Note: Seldom prints LTEs from outside it's circulation area.
Note: The Washington Post
Bookmark: (Mandatory Minimum Sentencing)


WASHINGTON - The Justice Department is set to release about 6,000 
inmates early from prison - the largest one-time release of federal 
prisoners - in an effort to reduce overcrowding and provide relief to 
drug offenders who received harsh sentences over the past three decades.
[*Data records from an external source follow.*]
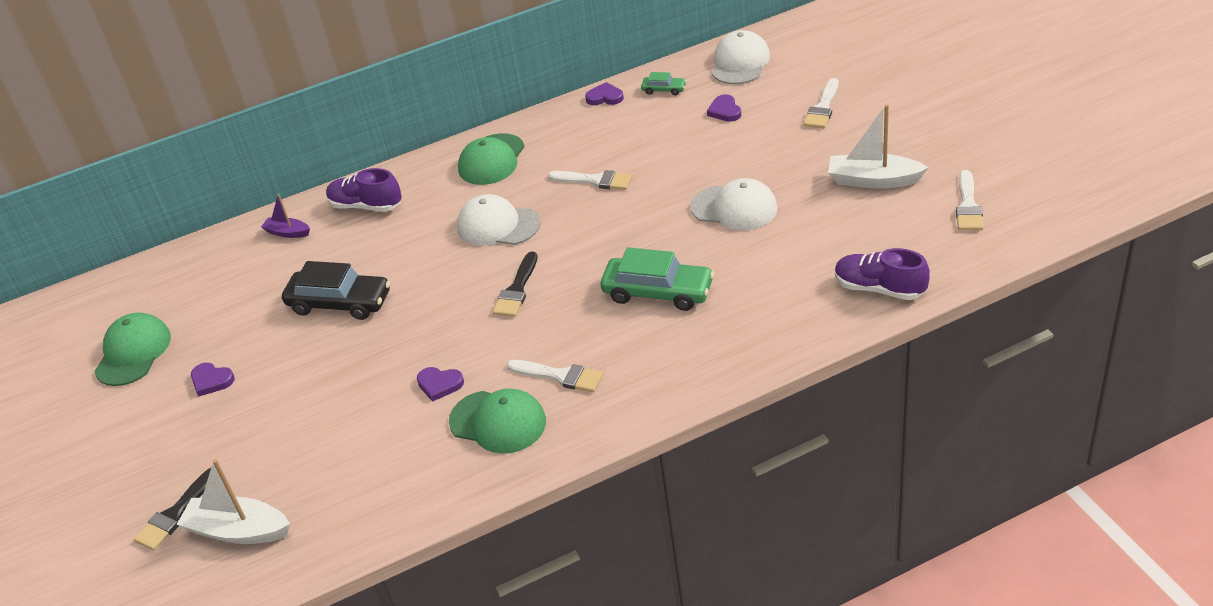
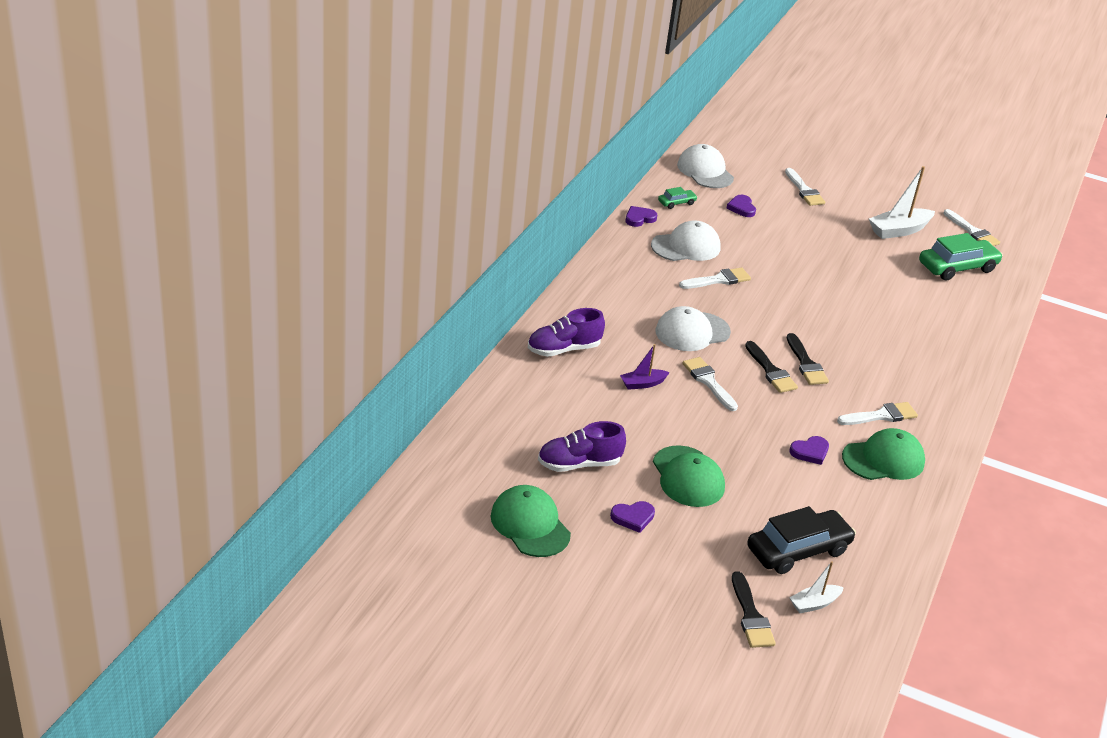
camera: 50 degrees left, 5 degrees down
(238, 530) = (814, 604): white boat -> white boat, size x0.57
(287, 232) = (525, 390): purple boat -> purple boat (642, 384)
(340, 303) = (651, 425): black car -> black car (798, 550)
(445, 280) = (708, 382): none -> white brush
(491, 160) = (617, 286): green cap -> green cap (688, 477)
(561, 294) = (806, 363): none -> black brush
(658, 292) = (866, 341): green car -> green car (957, 267)
(725, 111) = (741, 208): purple heart -> purple heart turned 45 degrees clockwise
(734, 208) = (839, 272): white cap -> white cap (686, 247)
(879, 288) = (990, 296): purple shoe -> purple shoe (579, 464)

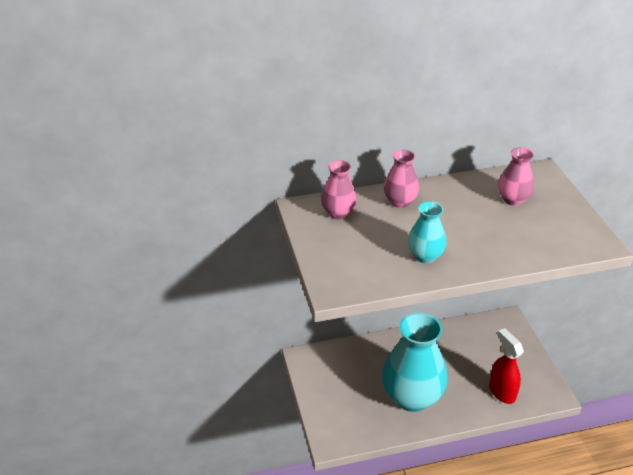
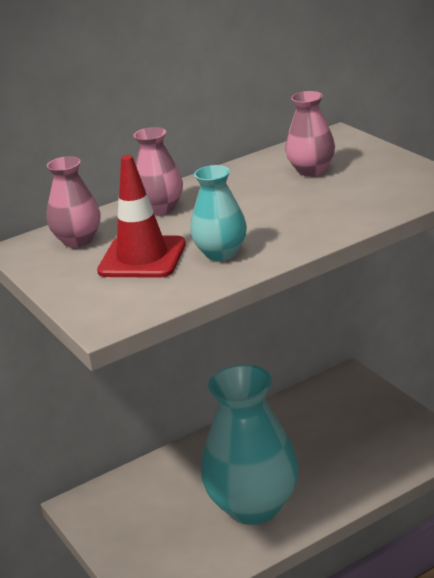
camera: 15 degrees left, 10 degrees down
(373, 243) = (142, 258): none -> red traffic cone
(501, 392) = (374, 462): red spray bottle -> none

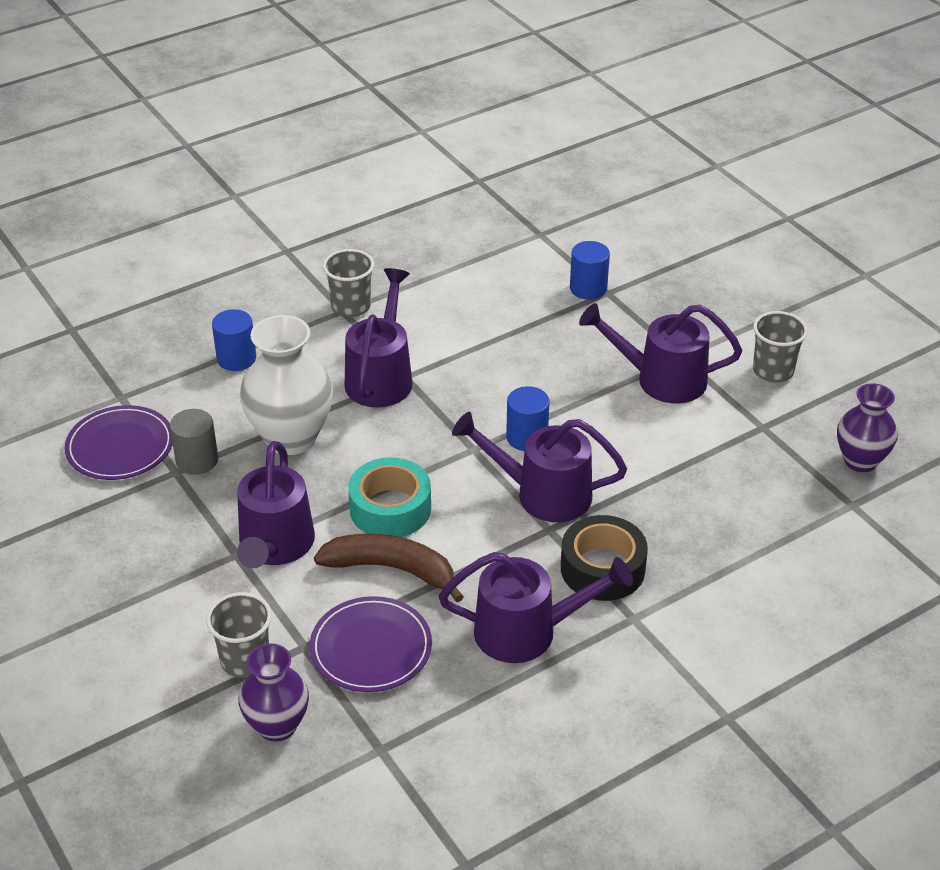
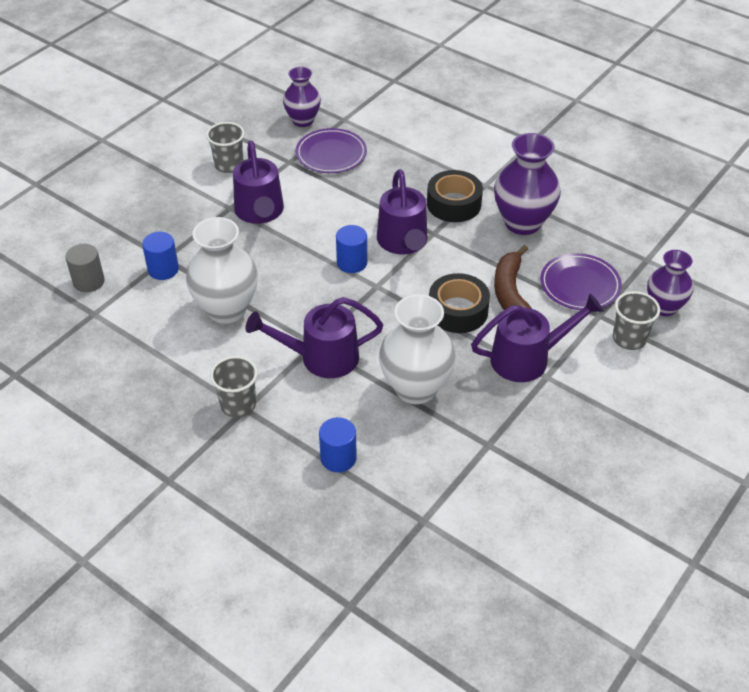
camera: 110 degrees left, 5 degrees up
(120, 446) = (481, 493): purple plate -> purple plate (331, 154)
(197, 460) = (469, 436): grey cylinder -> grey cylinder (89, 282)
(390, 508) = (458, 311): turquoise tape -> black tape
(497, 323) = (226, 309): none -> white vase
(528, 631) = (522, 223): purple watering can -> purple vase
The inmates from federal prisons nationwide will be set free by the 
department's Bureau of Prisons between Oct. 30 and Nov. 2. Most of 
them will go to halfway houses and home confinement before being put 
on supervised release.

The early release follows action by the U.S. Sentencing Commission - 
an independent agency that sets sentencing policies for federal 
crimes - which reduced the potential punishment for future drug 
offenders last year and then made that change retroactive.

The commission's action is separate from an effort by President 
Barack Obama to grant clemency to certain nonviolent drug offenders, 
an initiative that has resulted in 89 inmates being released early.

The panel estimated that its change in sentencing guidelines 
eventually could result in 46,000 of the nation's approximately 
100,000 drug offenders in federal prison qualifying for early 
release. The 6,000 figure is the first tranche in that process.

"The number of people who will be affected is quite exceptional," 
said Mary Price, general counsel for Families Against Mandatory 
Minimums, an advocacy group that supports sentencing reform.

The Sentencing Commission estimated that an additional 8,550 inmates 
will be eligible for release between this Nov. 1 and Nov. 1, 2016.

Along with the commission's action, the Justice Department has 
instructed its prosecutors not to charge low-level, nonviolent drug 
offenders who have no connection to gangs or large-scale drug 
organizations with offenses that carry severe mandatory sentences.